← All terms

define multimodal --plain-english

Illustration for "Multimodal" from the Non-Technical Technical Dictionary

Multimodal

TLDR:For most of their history, the AI models you chat with could only read and write.

For most of their history, the AI models you chat with could only read and write. Text in, text out. They were brilliant pen pals who happened to be blind and deaf. Multimodal is the word for the models that aren't anymore.

A multimodal model is one that can take in, and sometimes produce, more than just text: images, audio, video, not only words. "Modal" means mode, as in mode of input. One mode is text. Add the ability to see a picture or hear a clip and you've gone multi-modal.

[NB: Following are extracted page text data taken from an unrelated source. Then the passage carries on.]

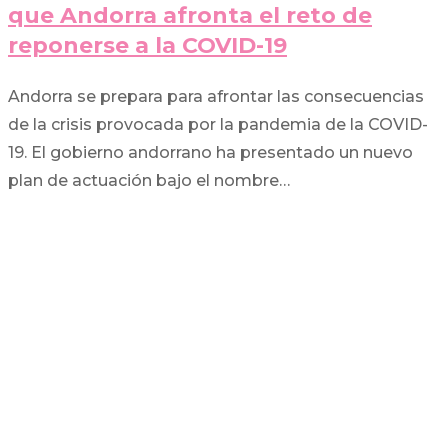
que Andorra afronta el reto de
reponerse a la COVID-19
Andorra se prepara para afrontar las consecuencias
de la crisis provocada por la pandemia de la COVID-
19. El gobierno andorrano ha presentado un nuevo
plan de actuación bajo el nombre…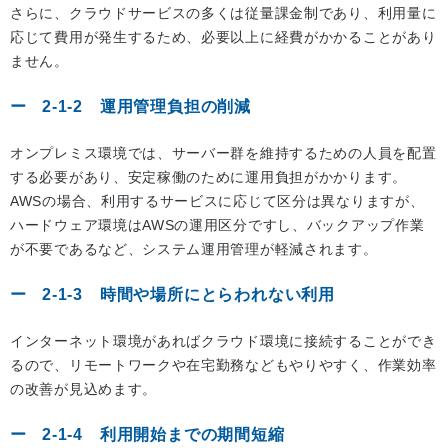
さらに、クラウドサービスの多くは従量課金制であり、利用量に
応じて費用が発生するため、必要以上に経費がかかることがあり
ません。
2-1-2 運用管理負担の削減
オンプレミス環境では、サーバー群を維持するための人員を配置
する必要があり、安定稼働のために運用負担がかかります。
AWSの場合、利用するサービスに応じて区分は異なりますが、
ハードウェア環境はAWSの運用区分ですし、バックアップ作業
が不要であるなど、システム運用管理が軽減されます。
2-1-3 時間や場所にとらわれない利用
インターネット環境があればクラウド環境に接続することができ
るので、リモートワークや在宅勤務などもやりやすく、作業効率
の改善が見込めます。
2-1-4 利用開始までの期間短縮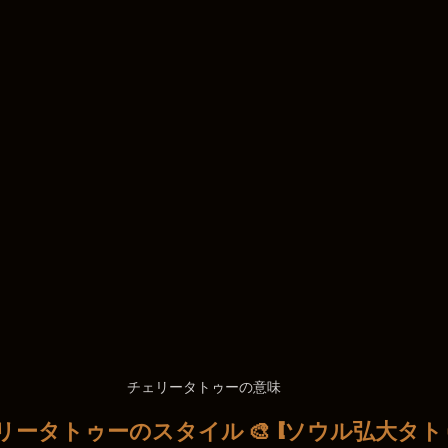
チェリータトゥーの意味
ータトゥーのスタイル 🎨 
 [ソウル弘大タトゥ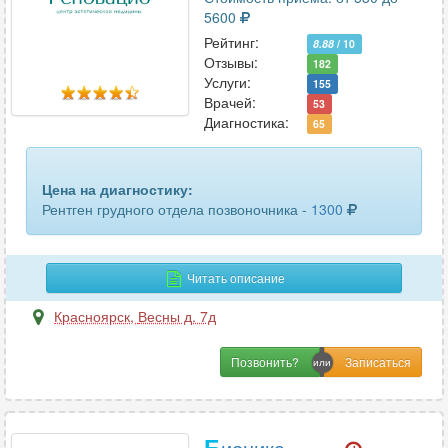
пальцев ноги или руки
9
5600
Рейтинг:
пищевода
8.88
/ 10
1
Отзывы:
182
Услуги:
155
плечевого сустава
10
Врачей:
53
Диагностика:
65
плечевой кости
7
позвоночника
2
Цена на диагностику:
Рентген грудного отдела позвоночника -
1300
поясничного отдела позвоночника
11
предплечья
5
Читать описание
придаточных пазух носа
9
Красноярск
,
Весны д. 7д
радиовизиография
2
Позвонить?
ребер
7
стопы или кисти
9
Б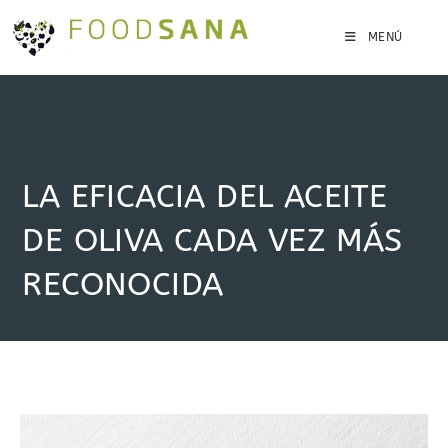
Ir
al
MENÚ
contenido
LA EFICACIA DEL ACEITE
DE OLIVA CADA VEZ MÁS
RECONOCIDA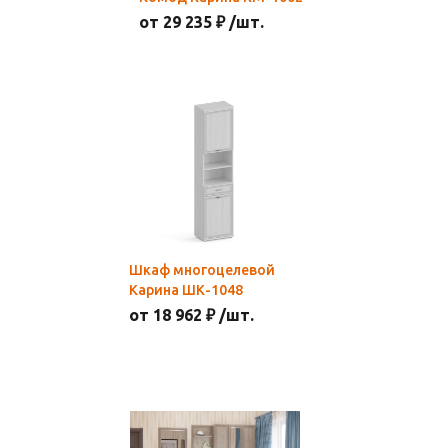
от 29 235 ₽ /шт.
Шкаф многоцелевой
Карина ШК-1048
от 18 962 ₽ /шт.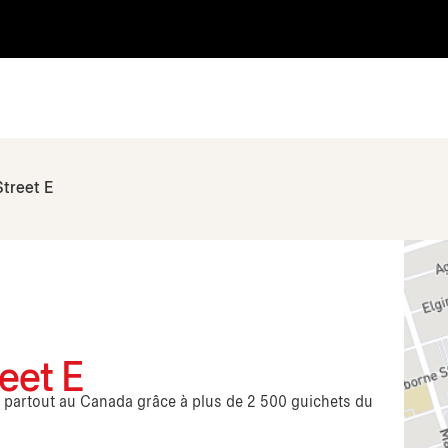
Street E
eet E
s partout au Canada grâce à plus de 2 500 guichets du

The simplest way to feel it is senses. An old text-only model had one sense, reading. A multimodal model has more. It can look at a photo you paste in and describe what's in it, read a screenshot, pull the numbers off a receipt, watch a short video, or listen to a voice note. Same underlying idea as before, predicting the next token, but now what it can take in isn't limited to typed words.

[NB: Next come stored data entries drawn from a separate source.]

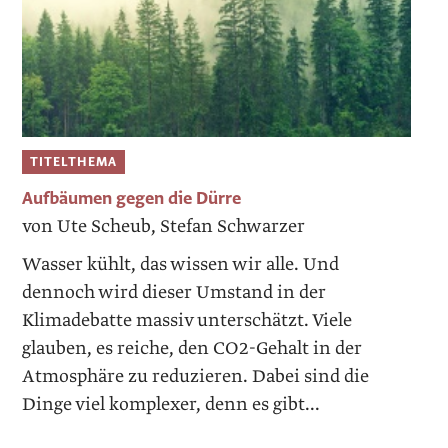
TITELTHEMA
Aufbäumen gegen die Dürre
von Ute Scheub, Stefan Schwarzer
Wasser kühlt, das wissen wir alle. Und
dennoch wird dieser Umstand in der
Klimadebatte massiv unterschätzt. Viele
glauben, es reiche, den CO2-Gehalt in der
Atmosphäre zu reduzieren. Dabei sind die
Dinge viel komplexer, denn es gibt...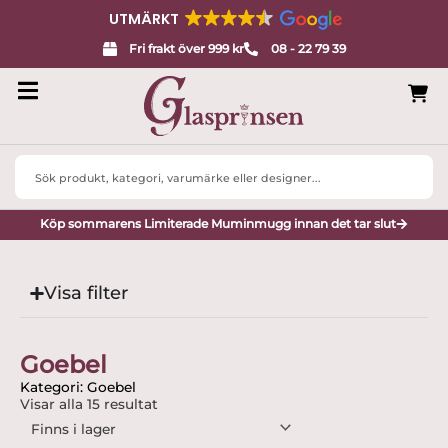
UTMÄRKT
Fri frakt över 999 kr
08 - 22 79 39
Search
...
Köp sommarens Limiterade Muminmugg innan det tar slut
Visa filter
Goebel
Kategori: Goebel
Visar alla 15 resultat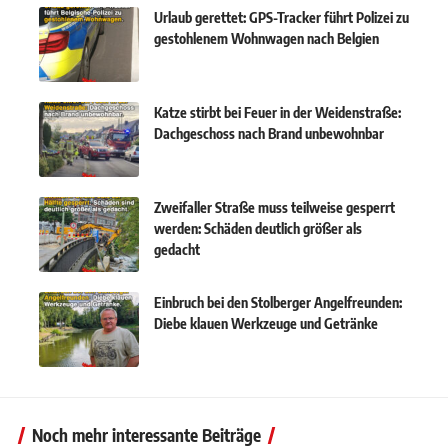
Urlaub gerettet: GPS-Tracker führt Polizei zu
gestohlenem Wohnwagen nach Belgien
Katze stirbt bei Feuer in der Weidenstraße:
Dachgeschoss nach Brand unbewohnbar
Zweifaller Straße muss teilweise gesperrt
werden: Schäden deutlich größer als
gedacht
Einbruch bei den Stolberger Angelfreunden:
Diebe klauen Werkzeuge und Getränke
Noch mehr interessante Beiträge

Real examples, so it's not abstract. Claude can read text and images in the same message, so you can hand it a screenshot or a PDF and ask about it. Google's Gemini goes further on input, taking in audio and video as well. And GPT-4o was the first model to handle voice natively, hearing and speaking in a single step instead of bolting a separate transcriber and voice onto a text model, which is what made real, flowing spoken conversation with an AI possible. The exact mix differs by model and changes fast, but the direction is one way: toward models that handle whatever you throw at them, not just text.

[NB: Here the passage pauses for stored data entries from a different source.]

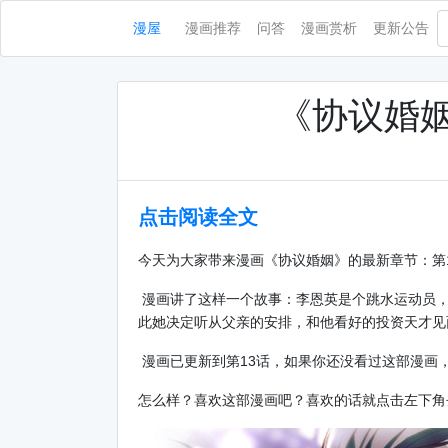
漫屋
漫画推荐
问答
漫画赏析
更新公告
《协议婚姻
点击阅读全文
今天为大家带来漫画《协议婚姻》的最新章节：第
漫画讲了这样一个故事：李恩英是个跳水运动员，
此她决定听从父亲的安排，和他看好的投资天才见
漫画已更新到第13话，如果你还没看过这部漫画
怎么样？喜欢这部漫画吧？喜欢的话就点击左下角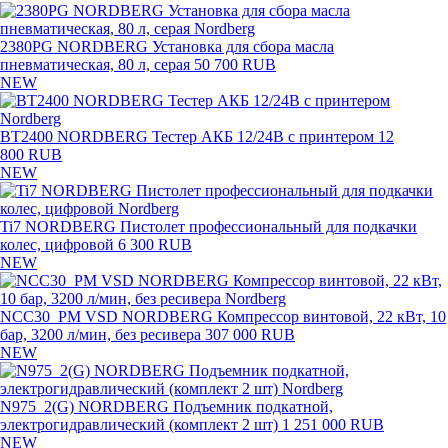
2380PG NORDBERG Установка для сбора масла
пневматическая, 80 л, серая
50 700 RUB
NEW
BT2400 NORDBERG Тестер АКБ 12/24В с принтером
12
800 RUB
NEW
Ti7 NORDBERG Пистолет профессиональный для подкачки
колес, цифровой
6 300 RUB
NEW
NCC30_PM VSD NORDBERG Компрессор винтовой, 22 кВт, 10
бар, 3200 л/мин, без ресивера
307 000 RUB
NEW
N975_2(G) NORDBERG Подъемник подкатной,
электрогидравлический (комплект 2 шт)
1 251 000 RUB
NEW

Why this quietly changes what you can build. The instant a model can see, "read this contract," "what's wrong with this design," "pull the line items off this invoice photo," and "what's happening in this clip" all become things you can just ask. You stop writing fussy descriptions of what's in an image and start handing over the image itself. For a non-coder, that's huge, because most of your real-world stuff isn't neat text. It's screenshots, PDFs, photos, recordings.

One practical note tied to cost. Feeding a model an image or an audio clip isn't free. It gets measured and billed too, often converted into a surprising number of tokens. So a detailed image can cost more to "look at" than a paragraph costs to read. Worth knowing before you pipe a thousand photos through it.

Multimodal means the model has more than one sense. It can see, and sometimes hear, not just read. The practical unlock: stop describing your screenshots, contracts, and photos, and just hand them over.